### DATA LISTING

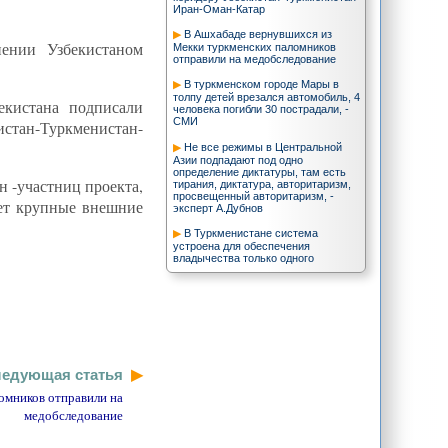
Иран-Оман-Катар
В Ашхабаде вернувшихся из
нении Узбекистаном
Мекки туркменских паломников
отправили на медобследование
В туркменском городе Мары в
толпу детей врезался автомобиль, 4
екистана подписали
человека погибли 30 пострадали, -
СМИ
истан-Туркменистан-
Не все режимы в Центральной
Азии подпадают под одно
определение диктатуры, там есть
 -участниц проекта,
тирания, диктатура, авторитаризм,
просвещенный авторитаризм, -
ет крупные внешние
эксперт А.Дубнов
В Туркменистане система
устроена для обеспечения
владычества только одного
человека, а вовсе не для народа, -
экс-депутат парламента
Иран и Китай обсудят военно-
морское сотрудничество
Казахстан и Кыргызстан хотят
избавиться от надоедливого
персидского суффикса. Ниже о том,
едующая статья
почему это плохая идея
омников отправили на
Азербайджан: новые
медобследование
геополитические вызовы.
НАТО отказывается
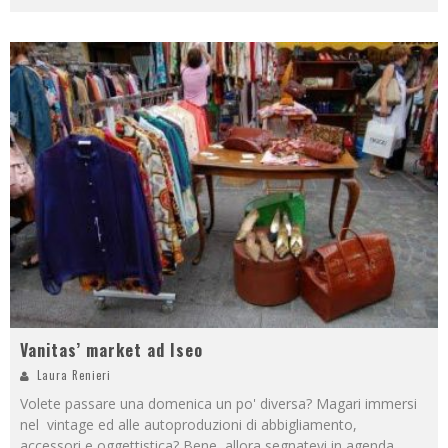
Vanitas’ market ad Iseo
Laura Renieri
Volete passare una domenica un po' diversa? Magari immersi
nel vintage ed alle autoproduzioni di abbigliamento,
accessori e oggettistica? Bene, allora segnatevi in agenda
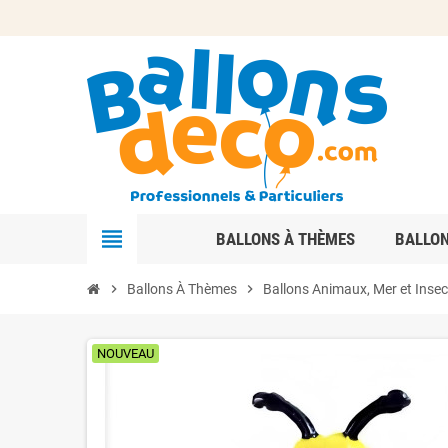
view_headline
BALLONS À THÈMES
BALLO
chevron_right
Ballons À Thèmes
chevron_right
Ballons Animaux, Mer et Insec
NOUVEAU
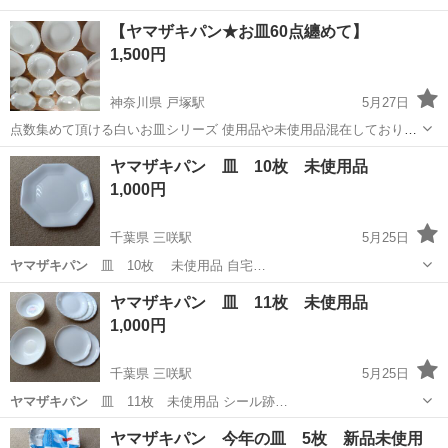
大分
大分市
食器
ヤマザキパン
【ヤマザキパン★お皿60点纏めて】
1,500円
神奈川県 戸塚駅
5月27日
点数集めて頂ける白いお皿シリーズ 使用品や未使用品混在しておりま
す 60点 重さ15kg以上あります 段ボールに緩衝材無しでつめてありま
神奈川
横浜市
戸塚駅
食器
ヤマザキパン 皿 10枚 未使用品
す 自宅近隣まで来られる方宜しくお願い致します 尚時間帯は午後～夕
1,000円
方19時頃...
千葉県 三咲駅
5月25日
ヤマザキパン
皿 10枚 未使用品 自宅…
千葉
船橋市
三咲駅
生活雑貨
ヤマザキパン 皿 11枚 未使用品
1,000円
千葉県 三咲駅
5月25日
ヤマザキパン
皿 11枚 未使用品 シール跡…
千葉
船橋市
三咲駅
生活雑貨
ヤマザキパン
ヤマザキパン 今年の皿 5枚 新品未使用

######

* **PROBLEM TO WORK ON**: Set down only the lines running from the line with "устроена для обеспечения" to the end of the entries, inclusive; omit every picture.

* **SOLUTION TO THIS TASK**:
устроена для обеспечения
владычества только одного
человека, а вовсе не для народа, -
экс-депутат парламента
Иран и Китай обсудят военно-
морское сотрудничество
Казахстан и Кыргызстан хотят
избавиться от надоедливого
персидского суффикса. Ниже о том,
едующая статья
почему это плохая идея
омников отправили на
Азербайджан: новые
медобследование
геополитические вызовы.
НАТО отказывается
Vanitas’ market ad Iseo
Laura Renieri
Volete passare una domenica un po' diversa? Magari immersi
nel vintage ed alle autoproduzioni di abbigliamento,
accessori e oggettistica? Bene, allora segnatevi in agenda
view_headline
BALLONS À THÈMES
BALLO
chevron_right
Ballons À Thèmes
chevron_right
Ballons Animaux, Mer et Insec
NOUVEAU
大分
大分市
食器
ヤマザキパン
【ヤマザキパン★お皿60点纏めて】
1,500円
神奈川県 戸塚駅
5月27日
点数集めて頂ける白いお皿シリーズ 使用品や未使用品混在しておりま
す 60点 重さ15kg以上あります 段ボールに緩衝材無しでつめてありま
神奈川
横浜市
戸塚駅
食器
ヤマザキパン 皿 10枚 未使用品
す 自宅近隣まで来られる方宜しくお願い致します 尚時間帯は午後～夕
1,000円
方19時頃...
千葉県 三咲駅
5月25日
ヤマザキパン
皿 10枚 未使用品 自宅…
千葉
船橋市
三咲駅
生活雑貨
ヤマザキパン 皿 11枚 未使用品
1,000円
千葉県 三咲駅
5月25日
ヤマザキパン
皿 11枚 未使用品 シール跡…
千葉
船橋市
三咲駅
生活雑貨
ヤマザキパン
ヤマザキパン 今年の皿 5枚 新品未使用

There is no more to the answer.